If she's bothered to ever read my previous posts to you, she's see that I never once told you to come out. I told you that if you decide to, that life might be more difficult for you, OR it could be more healthy for you, but either way, it was alway your decision. I still stand by what I said then...that it was always more healthy emotionally to no live a lie, but that we must each find our own path to the truth and to what is makes us happy and content.
Some people see the world in black and white. I believe your mother is one of those people. There is the way she believes and then there are those she hates...and she does hate...but she hates from a viewpoint of wrong knowledge. (I guess most haters do) I refuse to hate you, Mrs. Lefave. I am troubled by your ignorance and by the blindness to the facts about Chris and myself, but I don't hate you for it, Mrs. Lefave. I guess that makes me more of a Christian that you, now doesn't it, Mrs. Lefave? Was hate and ignorance Christ' message? Not hardly. not even a little, Mrs. Lefave. One final comment, Mrs. Lefave, you continue to speak falsely about me and about gay people. You KNOWINGLY speak hurtfully and falsely about Chris and about me and those like us. Correct me if I'm wrong, Mrs. Lefave, but I believe that there is a commandment that states: "You shall not bear false witness against your neighbour."

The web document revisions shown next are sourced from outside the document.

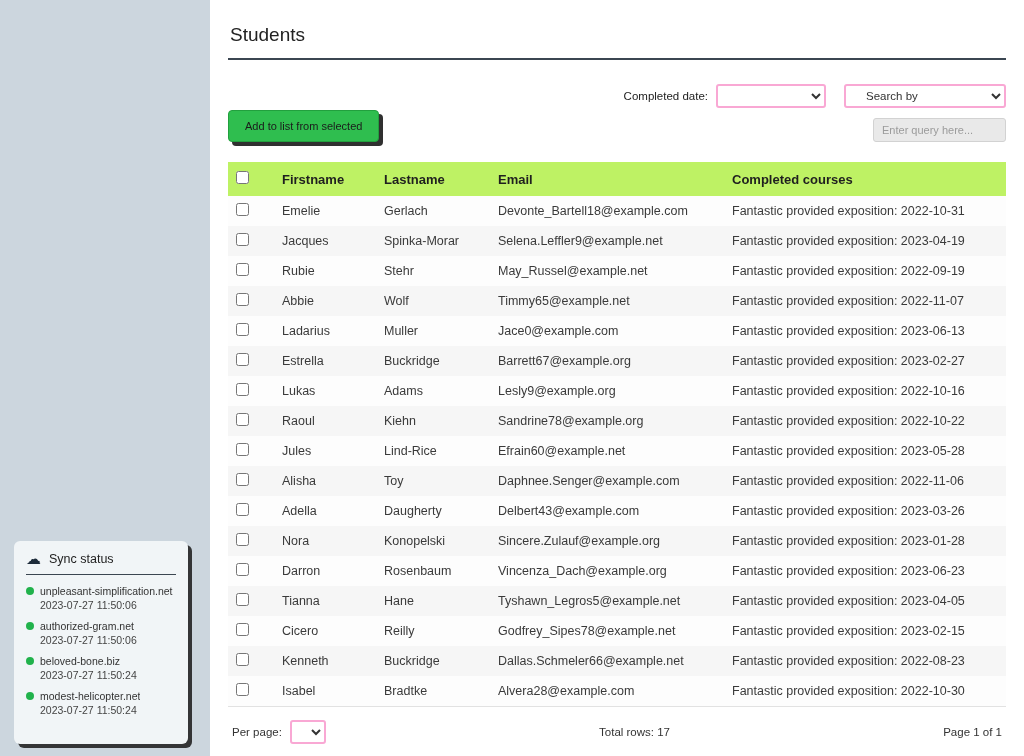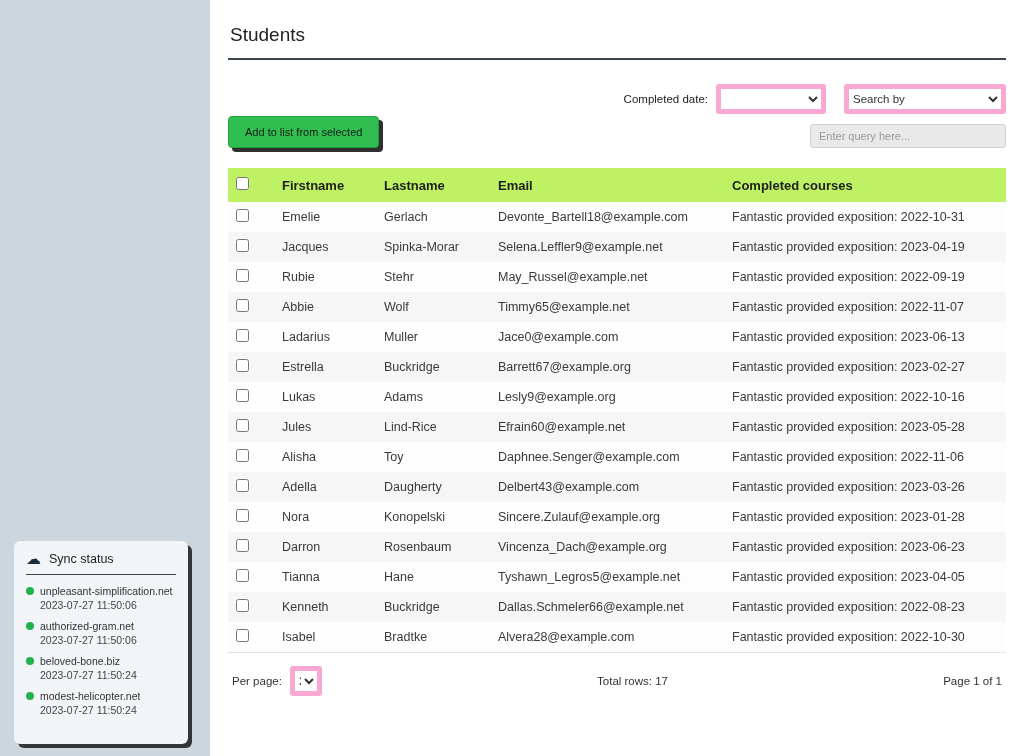--- a/index.html
+++ b/index.html
@@ -37,26 +37,26 @@
   .controls { display: flex; justify-content: space-between; align-items: flex-end; margin-top: 24px; }
   .add-btn {
     background: #2fbe4f; border: 1px solid #22a03e; color: #1b1b1b;
     font-size: 11px; font-family: inherit; padding: 9px 16px; border-radius: 4px;
     box-shadow: 4px 4px 0 rgba(25,25,25,0.9); cursor: pointer;
   }
   .controls-right { display: flex; flex-direction: column; gap: 10px; align-items: flex-end; }
   .filter-row { display: flex; align-items: center; gap: 18px; }
   .filter-group { display: flex; align-items: center; gap: 8px; }
   .filter-label { font-size: 11.5px; color: #222; }
-  select { font-family: inherit; font-size: 11.5px; color: #333; padding: 3px 0;
-    border: 5px solid #f9a8d4; border-radius: 3px; background: #fff; }
+  select { font-family: inherit; font-size: 11.5px; color: #333; padding: 3px 16px;
+    border: 2px solid #f9a8d4; border-radius: 3px; background: #fff; }
   .date-select { width: 110px; }
   .searchby-select { width: 162px; }
   .query-input {
-    width: 196px; background: #e9e9e9; border: 1px solid #d2d2d2; border-radius: 3px;
+    width: 133px; background: #e9e9e9; border: 1px solid #d2d2d2; border-radius: 3px;
     padding: 5px 8px; font-size: 11px; font-family: inherit; color: #333;
   }
   .query-input::placeholder { color: #9b9b9b; }
 
   
   .grid { width: 100%; border-collapse: collapse; margin-top: 20px; }
   .grid thead th { background: #bef264; text-align: left; font-size: 13px; font-weight: 700;
     color: #1f1f1f; padding: 9px 8px; }
   .grid tbody td { font-size: 12.5px; color: #3a3a3a; padding: 7px 8px; }
   .grid tbody tr:nth-child(odd) { background: #fdfdfd; }
@@ -215,20 +215,29 @@
     </td>
     <td>Lukas</td>
     <td>Adams</td>
     <td>Lesly9@example.org</td>
     <td>Fantastic provided exposition: 2022-10-16</td>
   </tr>
           <tr class="data-row">
     <td class="cb-cell">
       <input type="checkbox" style="">
     </td>
+    <td>Raoul</td>
+    <td>Kiehn</td>
+    <td>Sandrine78@example.org</td>
+    <td>Fantastic provided exposition: 2022-10-22</td>
+  </tr>
+          <tr class="data-row">
+    <td class="cb-cell">
+      <input type="checkbox" style="">
+    </td>
     <td>Jules</td>
     <td>Lind-Rice</td>
     <td>Efrain60@example.net</td>
     <td>Fantastic provided exposition: 2023-05-28</td>
   </tr>
           <tr class="data-row">
     <td class="cb-cell">
       <input type="checkbox" style="">
     </td>
     <td>Alisha</td>
@@ -264,20 +273,29 @@
     <td>Fantastic provided exposition: 2023-06-23</td>
   </tr>
           <tr class="data-row">
     <td class="cb-cell">
       <input type="checkbox" style="">
     </td>
     <td>Tianna</td>
     <td>Hane</td>
     <td>Tyshawn_Legros5@example.net</td>
     <td>Fantastic provided exposition: 2023-04-05</td>
+  </tr>
+          <tr class="data-row">
+    <td class="cb-cell">
+      <input type="checkbox" style="">
+    </td>
+    <td>Cicero</td>
+    <td>Reilly</td>
+    <td>Godfrey_Sipes78@example.net</td>
+    <td>Fantastic provided exposition: 2023-02-15</td>
   </tr>
           <tr class="data-row">
     <td class="cb-cell">
       <input type="checkbox" style="">
     </td>
     <td>Kenneth</td>
     <td>Buckridge</td>
     <td>Dallas.Schmeler66@example.net</td>
     <td>Fantastic provided exposition: 2022-08-23</td>
   </tr>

No, Mrs. Lefave, I do not hate you, but you do LITTLE in the way to promote the "Christian agenda". I feel sad that your actions are hurting you the way the have. You hurt me not one bit. You hurt your child beyond measure. How Christ-like is that?
Chris, you be who you are. Lying about who you are weakens you, but you choose the path that brings you peace my dear. I love you both in AND out of the closet.